Encouraged by the bailout, oil prices had also topped $102 a barrel for a time.
The initial positive mood was sparked after Spain asked finance ministers from the 17 eurozone countries to rescue its banks, which have been crushed by bad land and property loans.
They responded by offering up to 100bn euro (£81bn) in credit that the Spanish government could funnel to banks.
European Commission spokesman Amadeu Altafaj said it would be "reasonable" to charge a modest rate of interest on rescue loans for the banks.
"It is premature to talk about interest rates, you cannot talk about a definite rate since it will depend on market conditions but, yes, percentages of 3% or 4% are reasonable for these operations," he said.
But China quickly warned that more significant structural changes are still required to safeguard longer term stability.
"In the interests of mid or long-term stability, we hope the eurozone will improve consensus and take more decisive action," China's vice finance minister Zhu Guangyao said.
Angela Merkel's government was forced to defend the EU rescue for Spain, with many Germans convinced their generosity is being abused and sceptics warning that promising aid without tough conditions sets a risky precedent.
Aides to the German Chancellor justified the huge bailout on the grounds that the Spanish economy was not in such dire shape that it required the kind of terms imposed on Greece, and the aid would not be paid directly to Spanish banks.
"The Spanish application comes from the state, the money will go to the state, the state is liable and the state takes on the responsibility for the stipulated conditions," Mrs Merkel's spokesman Steffen Seibert said.
Spain is the eurozone's fourth-biggest economy - twice the size combined of those countries which have been bailed out so far - and therefore critical to the wider eurozone health.

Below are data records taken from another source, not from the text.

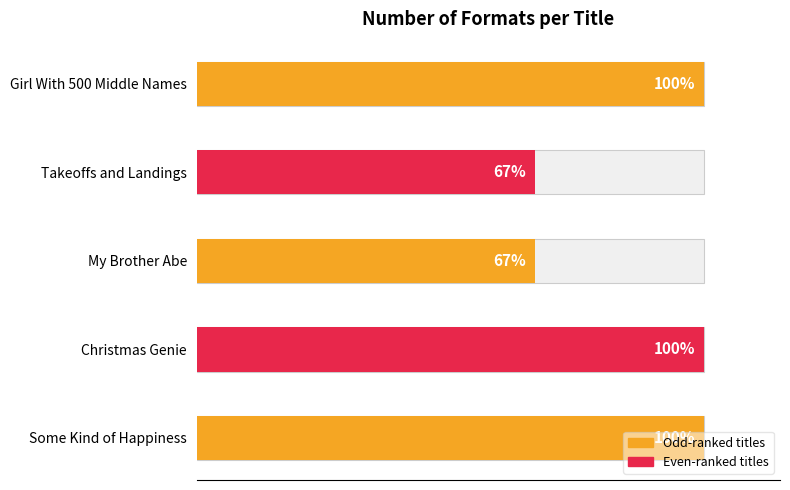

List the labels in order of value, smallest first.

My Brother Abe, Takeoffs and Landings, Some Kind of Happiness, Christmas Genie, Girl With 500 Middle Names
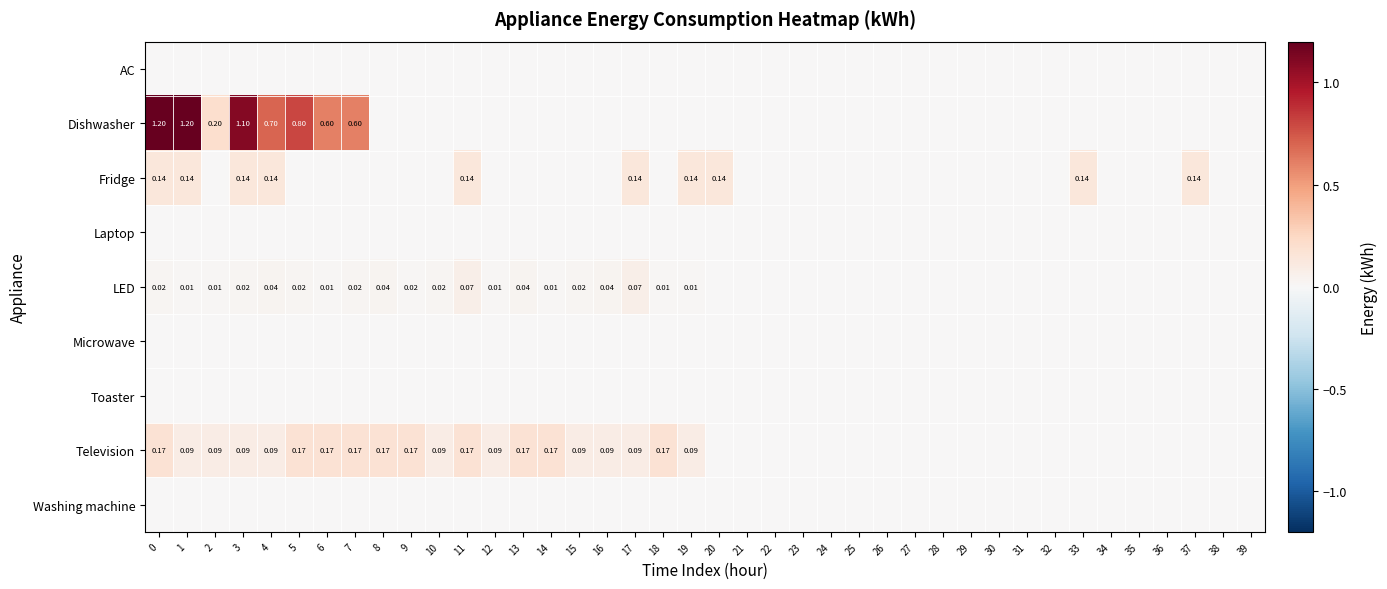

What is the spread (max minus min) of values at 18?

0.2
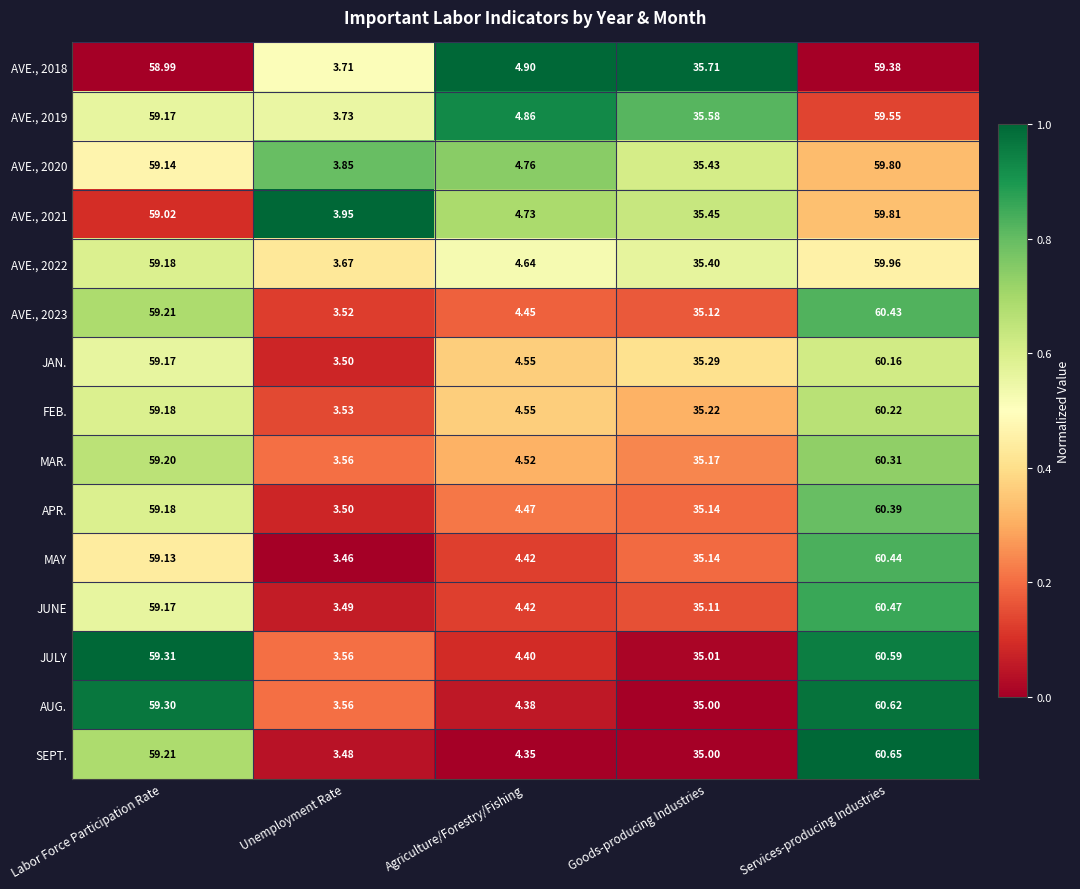

Which category has the highest value in the AVE., 2023 series?

Services-producing Industries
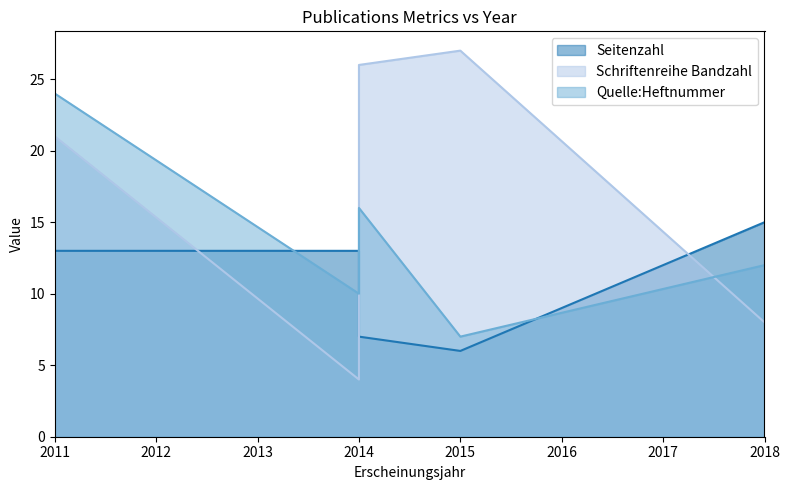

Which label corresponds to the smallest value in the chart?

2014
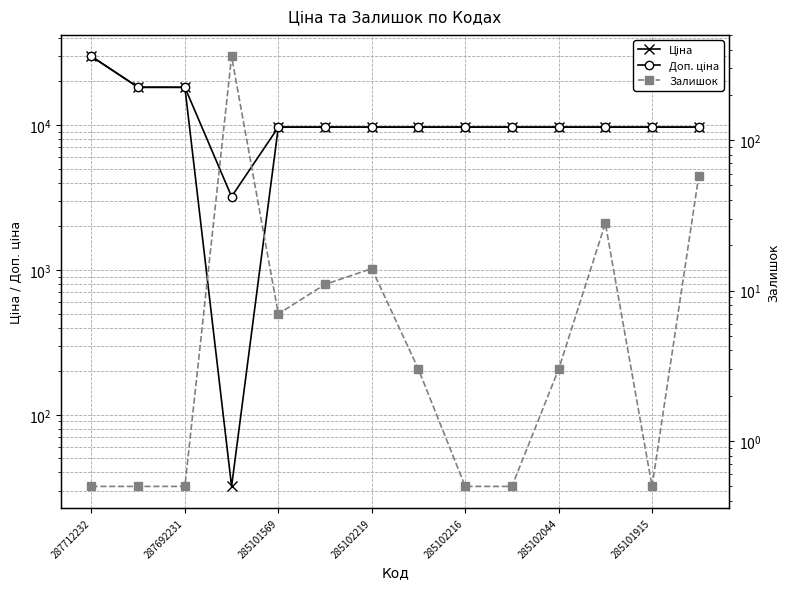

What is the spread (max minus min) of values at 285102216?

9664.2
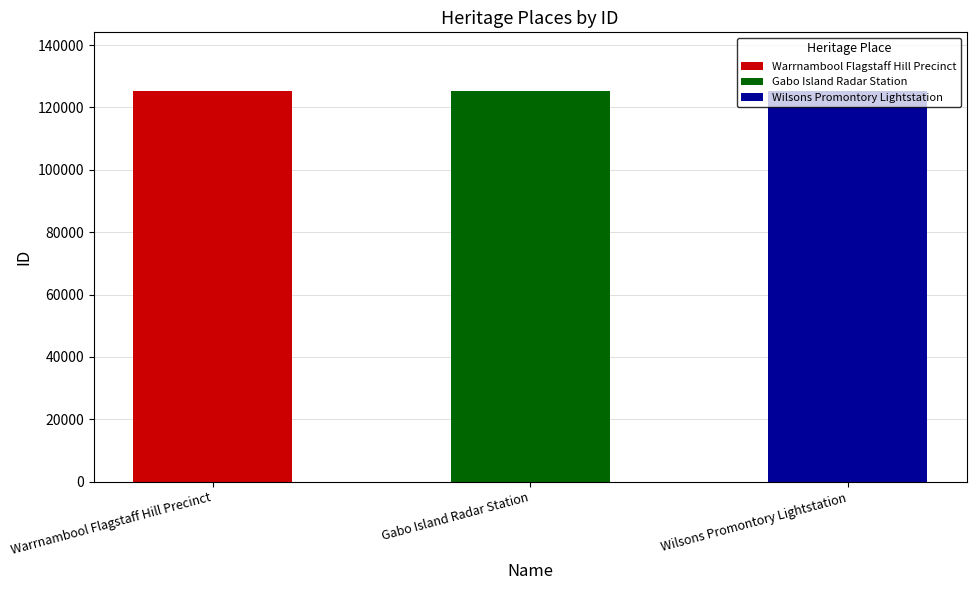

What position from the right is Wilsons Promontory Lightstation?

1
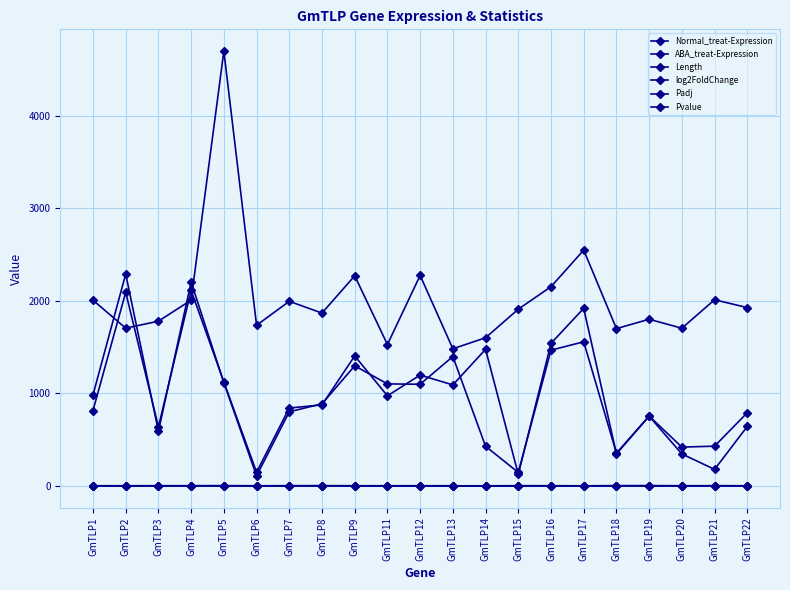

Count the number of data series in this chart.

6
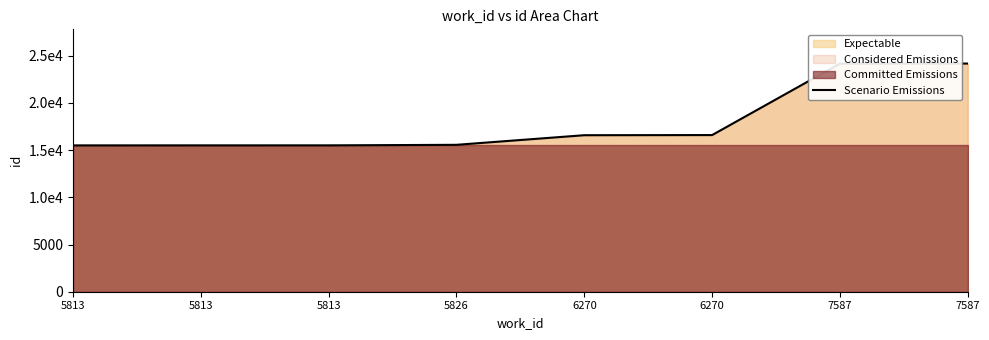

Rank the categories by value from lowest to highest.

5813, 5813, 5813, 5826, 6270, 6270, 7587, 7587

Sky News economic editor Ed Conway said: "What we've seen earlier with the bailouts is a rise in the markets as they react positively at first.
"The problem is that after a little while the markets start looking for question marks and they have then fallen back as time has gone by."
Wider issues of eurozone health also remain, with confirmation of Italy being in deep recession with a 0.8% quarterly rate contraction - the worst in three years.
Meanwhile, Portuguese banks' borrowing from the European Central Bank rose 6% in May from the previous month to hit a new record, and consumer sentiment has plunged in Ireland, according to a new poll.
The next key date for the struggling eurozone area comes on Sunday, when Greek voters head to the polls and the election is likely to determine whether the debt-mired country will stick with the euro.
A financial crisis has gripped Spain since 2008, when its property bubble bust and caused big losses for many banks.
A Spanish bank rescue fund set up in 2009 was running out of money, and the government has already nationalised Bankia, a major bank.